Journal de l'année Édition 2001 2001Éd. 2001

Le « oui » de Jospin au clonage thérapeutique

Cette décision fait partie d'un ensemble de modifications des lois de bioéthique de 1994. Prévues dès l'origine pour être effectuées dans un délai de cinq ans, ces révisions font suite à un rapport du Conseil d'État. En raison de la rapidité des avancées scientifiques et de l'évolution de la société, le gouvernement se devait de faire évoluer les lois dans des domaines aussi pointus de la biologie humaine que la procréation assistée, le don d'organes et la recherche sur l'embryon. Seul le clonage reproductif humain reste interdit.

Parmi toutes les modifications annoncées, celle qui déjà entraîne de houleux débats, et pas seulement en France, concerne le clonage thérapeutique, l'un des pans de la recherche sur l'embryon. Celle-ci sera dorénavant autorisée dans la mesure où elle devrait permettre d'améliorer les techniques de procréation médicalement assistée et de mettre au point de nouveaux traitements à partir de cellules souches (thérapie cellulaire), c'est-à-dire capables de se muer en n'importe quelle cellule du corps (musculaire, nerveuse, épithéliale, gastrique...). C'est le cas des cellules embryonnaires.

La thérapie cellulaire suppose de disposer d'une source de cellules souches. Il est proposé qu'elles soient fournies par les embryons surnuméraires issus de processus de procréation assistée et faisant l'objet d'un abandon de projet parental. Une autre source est envisagée par le gouvernement : la création d'embryons spécifiquement pour la recherche par clonage thérapeutique. Cette technique consiste à réorienter des cellules embryonnaires pour obtenir des cellules différenciées immuno-compatibles avec celles du malade. En pratique, on remplace le matériel génétique (noyau) d'un ovocyte (cellule sexuelle femelle non mature) par celui de la cellule adulte à reproduire. L'ovocyte est maintenu in vitro jusqu'au stade blastocyste (état de développement d'un embryon avant son implantation dans la paroi utérine). Puis les cellules obtenues sont mises en culture. L'objectif est, à long terme, de traiter des patients atteints de maladies dues à des lésions cellulaires (Alzheimer, Parkinson, brûlures, diabète, chorée de Huntington...).

Le statut de l'embryon

Le débat éthique tient surtout à l'origine des cellules souches et au statut de l'embryon. En Europe, les avis divergent : en Allemagne, en Suisse et en Autriche, l'utilisation de l'embryon pour la recherche est interdite et assortie de sanctions pénales ; au Royaume-Uni et au Danemark, la création d'embryons pour la recherche est autorisée. Et le Parlement européen vient de refuser le clonage thérapeutique. La position du gouvernement français a le mérite d'étayer un débat qui divise aussi le monde scientifique. L'avant-projet sera soumis à l'avis du Comité national d'éthique et de la Commission nationale des droits de l'homme, examiné par le Conseil d'État en février 2001 puis mis à l'ordre du jour du Conseil des ministres en mars et discuté au Parlement au deuxième trimestre 2001.

S. L.

Les lois de 1994 revues

Le 28 novembre, en ouverture des journées annuelles du Comité consultatif national d'éthique, le Premier ministre, Lionel Jospin, a livré les grandes lignes de l'avant-projet de révision des lois de bioéthique de 1994.

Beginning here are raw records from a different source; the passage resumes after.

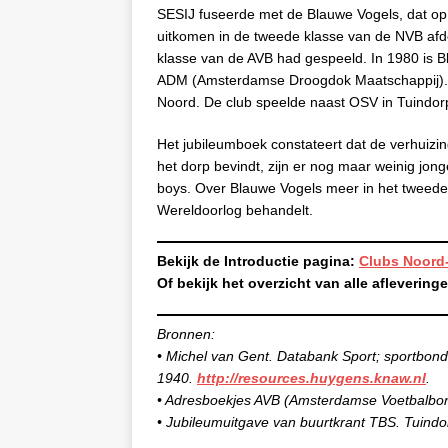
SESIJ fuseerde met de Blauwe Vogels, dat op
uitkomen in de tweede klasse van de NVB afde
klasse van de AVB had gespeeld. In 1980 is 
ADM (Amsterdamse Droogdok Maatschappij). 
Noord. De club speelde naast OSV in Tuindo
Het jubileumboek constateert dat de verhuizin
het dorp bevindt, zijn er nog maar weinig jongen
boys. Over Blauwe Vogels meer in het tweede
Wereldoorlog behandelt.
Bekijk de Introductie pagina:
Clubs Noord-
Of bekijk het overzicht van alle afleveringe
Bronnen:
• Michel van Gent. Databank Sport; sportbond
1940.
http://resources.huygens.knaw.nl
.
• Adresboekjes AVB (Amsterdamse Voetbalbo
• Jubileumuitgave van buurtkrant TBS. Tuindorp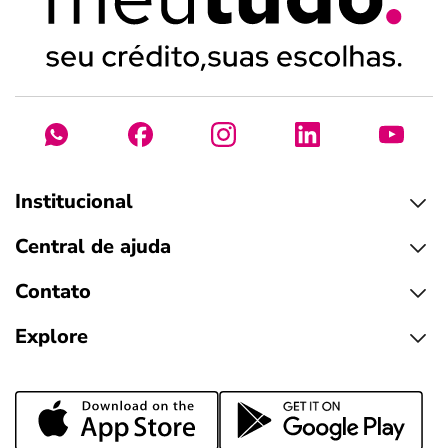
Institucional
Central de ajuda
Contato
Explore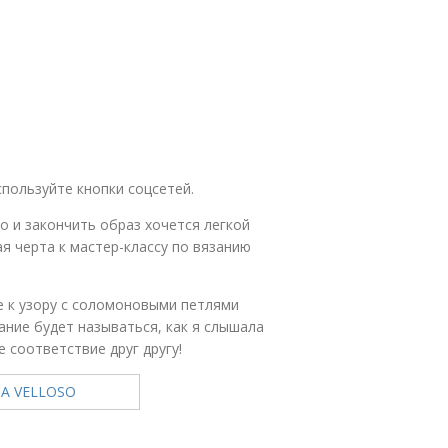
пользуйте кнопки соцсетей.
о и закончить образ хочется легкой
 черта к мастер-классу по вязанию
е к узору с соломоновыми петлями
ание будет называться, как я слышала
соответствие друг другу!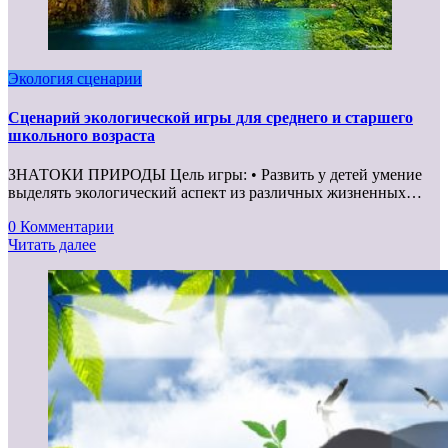
Экология сценарии
Сценарий экологической игры для среднего и старшего
школьного возраста
ЗНАТОКИ ПРИРОДЫ Цель игры: • Развить у детей умение
выделять экологический аспект из различных жизненных…
0 Комментарии
Читать далее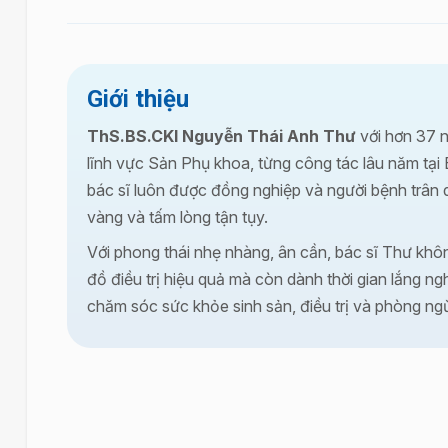
Giới thiệu
ThS.BS.CKI Nguyễn Thái Anh Thư
với hơn 37 
lĩnh vực Sản Phụ khoa, từng công tác lâu năm tại 
bác sĩ luôn được đồng nghiệp và người bệnh trân 
vàng và tấm lòng tận tụy.
Với phong thái nhẹ nhàng, ân cần, bác sĩ Thư kh
đồ điều trị hiệu quả mà còn dành thời gian lắng ngh
chăm sóc sức khỏe sinh sản, điều trị và phòng ng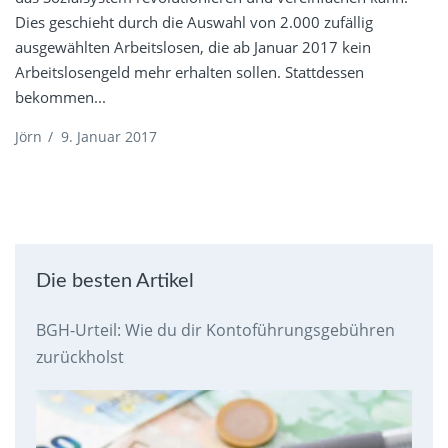
Dies geschieht durch die Auswahl von 2.000 zufällig
ausgewählten Arbeitslosen, die ab Januar 2017 kein
Arbeitslosengeld mehr erhalten sollen. Stattdessen
bekommen...
Jörn
/
9. Januar 2017
Die besten Artikel
BGH-Urteil: Wie du dir Kontoführungsgebühren
zurückholst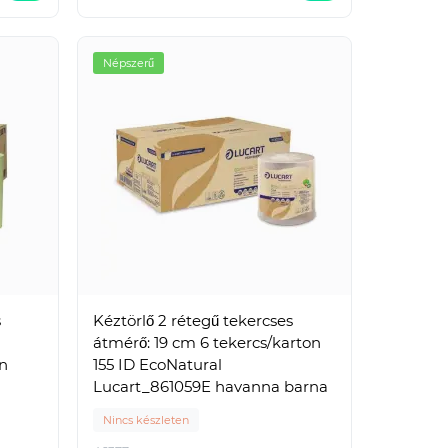
Népszerű
s
Kéztörlő 2 rétegű tekercses
átmérő: 19 cm 6 tekercs/karton
on
155 ID EcoNatural
Lucart_861059E havanna barna
Nincs készleten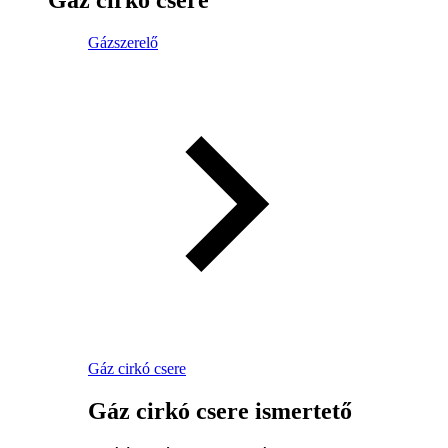
Gázszerelő
Gáz cirkó csere
Gáz cirkó csere ismertető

Outre la recherche sur l'embryon, la loi de 1994 n'autorisait pas le transfert d'embryons post mortem, c'est-à-dire qu'une démarche de procréation assistée entamée par un couple stérile était annulée en cas de décès du père. Or, le législateur s'est retrouvé confronté à des veuves souhaitant réaliser ce dernier projet de vie fait avec leur mari. La révision de la loi prévoit que le transfert d'embryon est autorisé sous de strictes conditions et s'il repose sur un projet parental affirmé.

Par ailleurs, le don d'organes est assoupli en élargissant le cercle des donneurs potentiels aux concubins et ce, en l'absence de caractère d'urgence.

Enfin, une haute instance chargée « d'anticiper et d'organiser le suivi permanent des découvertes et des techniques » doit être créée.